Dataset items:

_ _ _ _ _

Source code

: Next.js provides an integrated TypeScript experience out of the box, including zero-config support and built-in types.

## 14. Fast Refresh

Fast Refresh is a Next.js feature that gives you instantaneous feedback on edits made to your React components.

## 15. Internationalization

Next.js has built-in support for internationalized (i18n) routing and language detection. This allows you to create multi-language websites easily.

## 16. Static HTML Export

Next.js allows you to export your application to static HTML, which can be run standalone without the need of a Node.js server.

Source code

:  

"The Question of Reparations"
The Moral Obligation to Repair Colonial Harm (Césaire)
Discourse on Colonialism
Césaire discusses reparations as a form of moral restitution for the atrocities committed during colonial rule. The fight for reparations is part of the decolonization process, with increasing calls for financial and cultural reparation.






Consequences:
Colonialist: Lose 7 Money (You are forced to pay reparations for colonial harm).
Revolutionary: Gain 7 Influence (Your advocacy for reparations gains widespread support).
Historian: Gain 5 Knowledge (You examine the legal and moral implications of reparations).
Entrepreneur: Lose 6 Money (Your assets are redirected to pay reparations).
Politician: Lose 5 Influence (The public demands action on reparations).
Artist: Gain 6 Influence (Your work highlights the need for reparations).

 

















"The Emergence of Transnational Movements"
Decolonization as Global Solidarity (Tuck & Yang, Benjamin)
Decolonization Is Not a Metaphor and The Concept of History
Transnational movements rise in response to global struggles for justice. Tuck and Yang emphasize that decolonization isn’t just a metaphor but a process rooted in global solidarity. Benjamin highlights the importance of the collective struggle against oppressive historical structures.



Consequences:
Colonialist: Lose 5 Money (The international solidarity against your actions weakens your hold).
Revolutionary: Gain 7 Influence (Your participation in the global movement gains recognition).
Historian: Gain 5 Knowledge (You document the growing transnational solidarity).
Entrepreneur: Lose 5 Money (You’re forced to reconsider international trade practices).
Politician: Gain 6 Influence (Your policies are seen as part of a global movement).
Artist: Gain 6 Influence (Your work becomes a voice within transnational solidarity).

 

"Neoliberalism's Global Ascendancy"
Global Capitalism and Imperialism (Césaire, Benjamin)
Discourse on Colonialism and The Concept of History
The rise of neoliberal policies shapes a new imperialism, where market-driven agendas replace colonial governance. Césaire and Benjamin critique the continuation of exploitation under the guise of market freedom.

_ _ _ _ _

Reproduce the records word for word, starting at their first line and ending with the line that contains "Artist: Gain 6 Influence (Your work highlights".

◆ Written answer ◆
Source code

: Next.js provides an integrated TypeScript experience out of the box, including zero-config support and built-in types.

## 14. Fast Refresh

Fast Refresh is a Next.js feature that gives you instantaneous feedback on edits made to your React components.

## 15. Internationalization

Next.js has built-in support for internationalized (i18n) routing and language detection. This allows you to create multi-language websites easily.

## 16. Static HTML Export

Next.js allows you to export your application to static HTML, which can be run standalone without the need of a Node.js server.

Source code

:  

"The Question of Reparations"
The Moral Obligation to Repair Colonial Harm (Césaire)
Discourse on Colonialism
Césaire discusses reparations as a form of moral restitution for the atrocities committed during colonial rule. The fight for reparations is part of the decolonization process, with increasing calls for financial and cultural reparation.






Consequences:
Colonialist: Lose 7 Money (You are forced to pay reparations for colonial harm).
Revolutionary: Gain 7 Influence (Your advocacy for reparations gains widespread support).
Historian: Gain 5 Knowledge (You examine the legal and moral implications of reparations).
Entrepreneur: Lose 6 Money (Your assets are redirected to pay reparations).
Politician: Lose 5 Influence (The public demands action on reparations).
Artist: Gain 6 Influence (Your work highlights the need for reparations).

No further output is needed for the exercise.